Digital DIY interactions will always have some element of perceived friction — self-service usually means the consumer is absorbing some burden. The ultimate in frictionless financial services will be delivered autonomously via advances in artificial intelligence. It may be quite some time before we each have our own personal smart financial companion bot operating autonomously on our behalf, and in our best interests, but there are countless entities investing significant resources to bring this idea to life.

It’s likely that banking will become a background service we subscribe to in which we have “self-driving” bank accounts optimizing our finances based on our stated and predicted needs. There are a few barriers beyond technology to overcome before this occurs though. Trust in the institution is paramount to adoption. And given the current shift from “institutional trust” to “distributed trust” financial institutions have some work to do before they can play successfully in this arena.

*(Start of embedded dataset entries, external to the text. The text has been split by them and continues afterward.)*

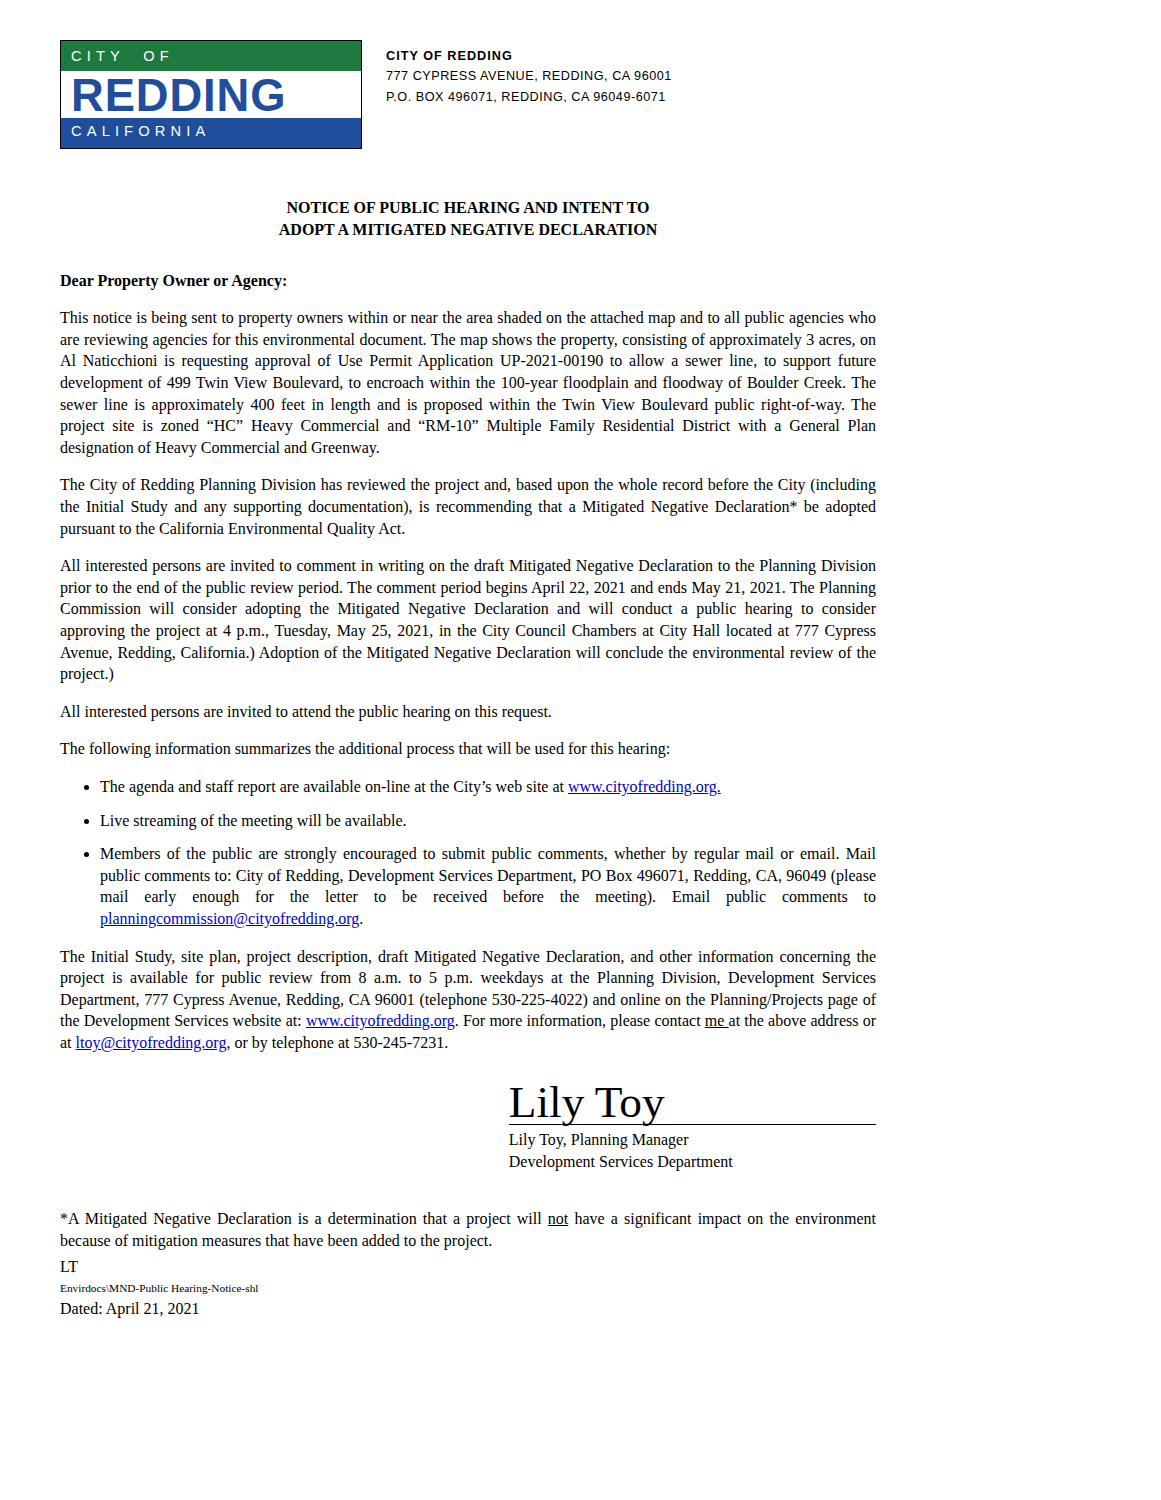CITY OF
REDDING
CALIFORNIA
CITY OF REDDING
777 CYPRESS AVENUE, REDDING, CA 96001
P.O. BOX 496071, REDDING, CA 96049-6071
NOTICE OF PUBLIC HEARING AND INTENT TO
ADOPT A MITIGATED NEGATIVE DECLARATION
Dear Property Owner or Agency:
This notice is being sent to property owners within or near the area shaded on the attached map and to all public agencies who are reviewing agencies for this environmental document. The map shows the property, consisting of approximately 3 acres, on Al Naticchioni is requesting approval of Use Permit Application UP-2021-00190 to allow a sewer line, to support future development of 499 Twin View Boulevard, to encroach within the 100-year floodplain and floodway of Boulder Creek. The sewer line is approximately 400 feet in length and is proposed within the Twin View Boulevard public right-of-way. The project site is zoned “HC” Heavy Commercial and “RM-10” Multiple Family Residential District with a General Plan designation of Heavy Commercial and Greenway.
The City of Redding Planning Division has reviewed the project and, based upon the whole record before the City (including the Initial Study and any supporting documentation), is recommending that a Mitigated Negative Declaration* be adopted pursuant to the California Environmental Quality Act.
All interested persons are invited to comment in writing on the draft Mitigated Negative Declaration to the Planning Division prior to the end of the public review period. The comment period begins April 22, 2021 and ends May 21, 2021. The Planning Commission will consider adopting the Mitigated Negative Declaration and will conduct a public hearing to consider approving the project at 4 p.m., Tuesday, May 25, 2021, in the City Council Chambers at City Hall located at 777 Cypress Avenue, Redding, California.) Adoption of the Mitigated Negative Declaration will conclude the environmental review of the project.)
All interested persons are invited to attend the public hearing on this request.
The following information summarizes the additional process that will be used for this hearing:
The agenda and staff report are available on-line at the City’s web site at www.cityofredding.org.
Live streaming of the meeting will be available.
Members of the public are strongly encouraged to submit public comments, whether by regular mail or email. Mail public comments to: City of Redding, Development Services Department, PO Box 496071, Redding, CA, 96049 (please mail early enough for the letter to be received before the meeting). Email public comments to planningcommission@cityofredding.org.
The Initial Study, site plan, project description, draft Mitigated Negative Declaration, and other information concerning the project is available for public review from 8 a.m. to 5 p.m. weekdays at the Planning Division, Development Services Department, 777 Cypress Avenue, Redding, CA 96001 (telephone 530-225-4022) and online on the Planning/Projects page of the Development Services website at: www.cityofredding.org. For more information, please contact me at the above address or at ltoy@cityofredding.org, or by telephone at 530-245-7231.
Lily Toy
Lily Toy, Planning Manager
Development Services Department
*A Mitigated Negative Declaration is a determination that a project will not have a significant impact on the environment because of mitigation measures that have been added to the project.
LT
Envirdocs\MND-Public Hearing-Notice-shl
Dated: April 21, 2021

Read More: AI & the Future of Autonomous ‘Hands-Free’ Banking

The Incumbents’ Potential Trump Card

“Challengers at some point will begin to feel the gravity of what it means to be a ‘real’ financial institution.”

There is hope for incumbent financial institutions. The challengers for the most part are primarily focused on customer acquisition via very narrow solutions. At some point, they’ll be forced to focus on retention, as well as, breadth and depth of services. It’s at this point they will begin to feel the gravity of what it means to be a “real” financial institution, and not only because of regulatory compliance issues.

Millennials who’ve adopted these fintech apps will soon have more sophisticated financial needs and will wish to consolidate their financial views. Incumbent institutions should find that they have the right-to-win as providers of holistic advice and services.

This, of course, assumes incumbents have their digital house in order so as to advance their position further along the financial value chain.

Search And Destroy: Eliminating Friction From Your Experience

First, get tactical. Start with a customer journey-mapping initiative to understand all aspects of the customer experience. These efforts will reveal where customers are forced to switch interaction channels, enter redundant information, endure long wait times, etc. A holistic customer journey map will also reveal back-end systems, workflows, and processes which contribute to perceived friction by your customers.

As another rich source to identify customer friction, be sure to audit your contact-center transcripts for key issues. Look for issue severity as well as issue frequency.

To guide issue prioritization, begin by plotting each issue along an axis. Ask yourself how much impact the issue has on your customers (impact can be in terms of the number of customers or value of the task they are trying to accomplish). Then assess the relative level of effort it will take to fix the issue. The result should be a graph of your issues relevant to their impact and effort. Be sure to do this exercise with a multi-discipline team (i.e. business, design, engineering, etc.)

Take your chart and overlay a 2×2 matrix on it. This will help prioritize the various issues in their appropriate impact/effort box. Address the high impact/low effort items first. Next, assess the high impact/high effort items to see if these efforts can be broken down into easier phases.

Second, be strategic. It’s been said that big ideas begin with small steps. Many emerging technologies promise to further reduce friction for your customers. If you want the competitive advantage; assemble a “tiger team” to explore emerging technologies such as voice interfaces, blockchain or machine learning. Ensure that they work closely with the day-to-day business to identify existing initiatives in which to begin testing a few foundational features that improve the customer experience.